• _Selected extract_
-- -- --
Learn about Dropping Tasks – a New OmniFocus Function
The Omni Group is adding some functionality in allowing the user to drop tasks. You can join the beta here.
The 3.4 update adds a new “Dropped” state for a task. Tasks can now be:
- First Available
A dropped task appears with a new corresponding sign:
A dropped task has similarities and differences with a completed task. They are similar in that a dropped task is removed from any views that only allow Remaining and Available tasks. A dropped task is different in that it still allows for a differentiation between the two.
An example may illustrate its use better.
An Example of Using a Dropped Task
Here I have an exercise task set to repeat every 2 days:
We can drop the task by selecting it, and then, either:
- Use the menu command:
- Type the key command (Option-Space).
When dropped, OmniFocus offers the following options:
We can either:
- Skip This Occurrence which drops the current task and creates a new identical task 2 days from now.
- Drop Completely which drops the current task and does not create a future task.
Where the benefit may come in is in retrospect. For example, we can create a perspective that only looks at dropped tasks, grouping them by the date they were dropped.
A Dropped Tasks Perspective
This gives you a perspective that you could visit at the end of the day:
Dropping tasks would help to free up a Today view of things as you felt that you could not get to them. But, using the Dropped Tasks perspective, you would still have a way to review dropped tasks at day’s end to see if you could return anything to a working list if time permitted.
There are certain cautions to this approach, however. I could easily imagine a user getting into the habit of overburdening the Today view reasoning that tasks could always be dropped and later reviewed. However, an overburdened list is poisoned in that it must be thought through precisely at those times when it should be instead be supporting you.
-- -- --
• _Extracted records_

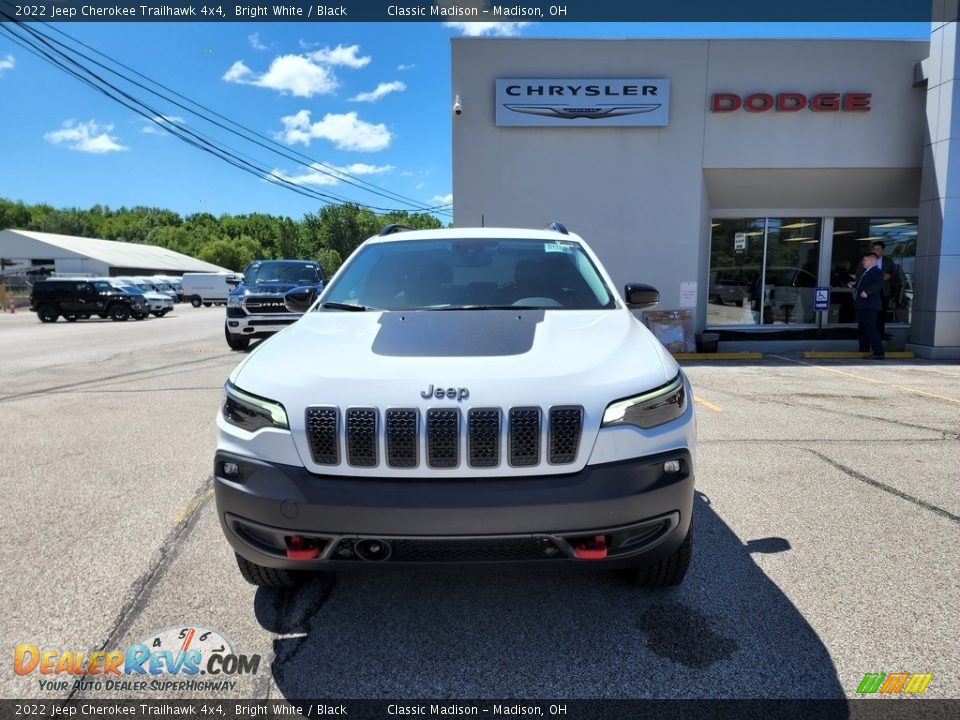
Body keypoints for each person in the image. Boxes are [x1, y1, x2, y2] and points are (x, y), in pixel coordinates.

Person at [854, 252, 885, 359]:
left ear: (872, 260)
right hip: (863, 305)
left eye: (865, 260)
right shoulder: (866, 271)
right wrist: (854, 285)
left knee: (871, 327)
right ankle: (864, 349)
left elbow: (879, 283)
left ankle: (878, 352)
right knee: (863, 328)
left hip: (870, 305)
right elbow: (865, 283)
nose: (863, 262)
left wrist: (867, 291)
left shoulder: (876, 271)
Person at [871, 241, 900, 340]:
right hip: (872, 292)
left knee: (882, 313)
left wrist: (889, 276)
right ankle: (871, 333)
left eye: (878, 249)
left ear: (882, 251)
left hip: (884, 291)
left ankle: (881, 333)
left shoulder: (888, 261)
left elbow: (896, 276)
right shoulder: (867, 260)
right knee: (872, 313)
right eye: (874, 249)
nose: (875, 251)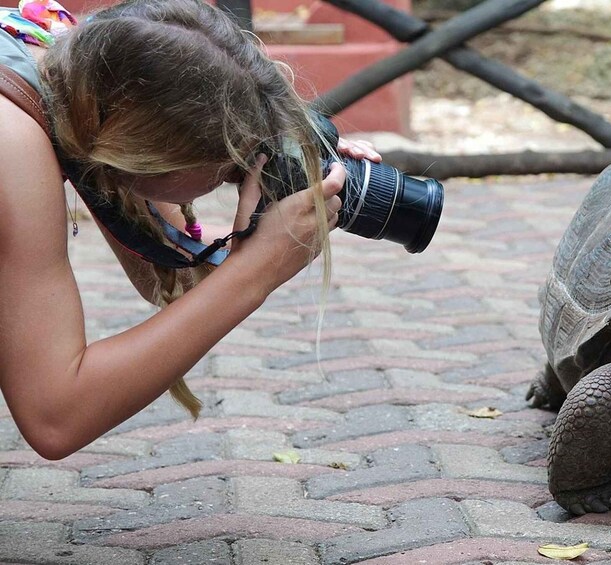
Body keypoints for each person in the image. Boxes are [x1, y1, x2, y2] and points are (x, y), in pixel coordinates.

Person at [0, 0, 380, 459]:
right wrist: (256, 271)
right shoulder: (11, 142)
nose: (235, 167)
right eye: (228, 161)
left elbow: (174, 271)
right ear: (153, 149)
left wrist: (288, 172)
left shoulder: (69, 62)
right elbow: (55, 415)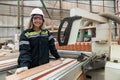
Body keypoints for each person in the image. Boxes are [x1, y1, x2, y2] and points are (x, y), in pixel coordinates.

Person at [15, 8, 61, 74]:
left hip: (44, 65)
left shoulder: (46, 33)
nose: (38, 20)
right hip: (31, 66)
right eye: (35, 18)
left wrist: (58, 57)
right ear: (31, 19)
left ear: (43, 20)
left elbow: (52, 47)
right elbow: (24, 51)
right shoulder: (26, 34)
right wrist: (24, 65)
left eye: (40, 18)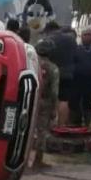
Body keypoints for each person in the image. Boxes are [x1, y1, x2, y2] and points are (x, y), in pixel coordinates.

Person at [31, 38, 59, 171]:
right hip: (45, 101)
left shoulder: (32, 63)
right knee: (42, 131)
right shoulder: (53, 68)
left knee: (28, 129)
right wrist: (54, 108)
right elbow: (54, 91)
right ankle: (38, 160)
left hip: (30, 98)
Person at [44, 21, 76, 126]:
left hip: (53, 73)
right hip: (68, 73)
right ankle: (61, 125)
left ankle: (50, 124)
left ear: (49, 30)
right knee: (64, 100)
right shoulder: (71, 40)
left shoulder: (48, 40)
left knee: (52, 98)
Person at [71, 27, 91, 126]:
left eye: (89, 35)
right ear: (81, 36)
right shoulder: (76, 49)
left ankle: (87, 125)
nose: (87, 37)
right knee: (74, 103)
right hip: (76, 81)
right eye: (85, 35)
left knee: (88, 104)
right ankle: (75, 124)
-- -- --
• _Problem set_
1. Rewrite the stretch of the OmniFocus article from "When dropped, OmniFocus" through "they were dropped.", changing "2 days" to "3 days".
2. Extend the article on dropping tasks in OmniFocus past its final sentence.

• _Written answers_
1.
When dropped, OmniFocus offers the following options:
We can either:
- Skip This Occurrence which drops the current task and creates a new identical task 3 days from now.
- Drop Completely which drops the current task and does not create a future task.
Where the benefit may come in is in retrospect. For example, we can create a perspective that only looks at dropped tasks, grouping them by the date they were dropped.

2.
Dropping tasks is fine, but perhaps it is best considered a signal that some estimation of workload was amiss during the day. When thought through, we can use a goal of minimizing dropping tasks as a way to practice visualizing what we feel is realistic in our work days.
A second caution appears when returning a task from dropped repeating to active. Since OmniFocus created a new task at the repeat frequency when we originally dropped the task, we already have something set for 2 days from now. Returning the dropped task, perhaps if we suddenly find time in the day, now creates a second task. Once completed, OmniFocus will create another instance 2 days from now. This duplication of tasks won’t be apparent until 2 days from now. For this reason, instead of returning a repeating task from dropped to active, it might be better to simply create a new exercise task for today, instead.
A Change of Key Commands
Please note, the default key command for dropping a task is Option-Space. Previously, I had written about using Option-Space to open links using Keyboard Maestro and an AppleScript. I have, therefore, changed the key command for doing so to Option-Command-Space.
To make this change, I also had to make an adjustment to the mac system settings:
- Open System Preferences
- Go to Keyboard
- Go to Shortcuts tab:
- In the left column, go to Spotlight
- Uncheck Show Finder Search window:
Certainly, feel free to chose a key command less troublesome to set up, but I like this one.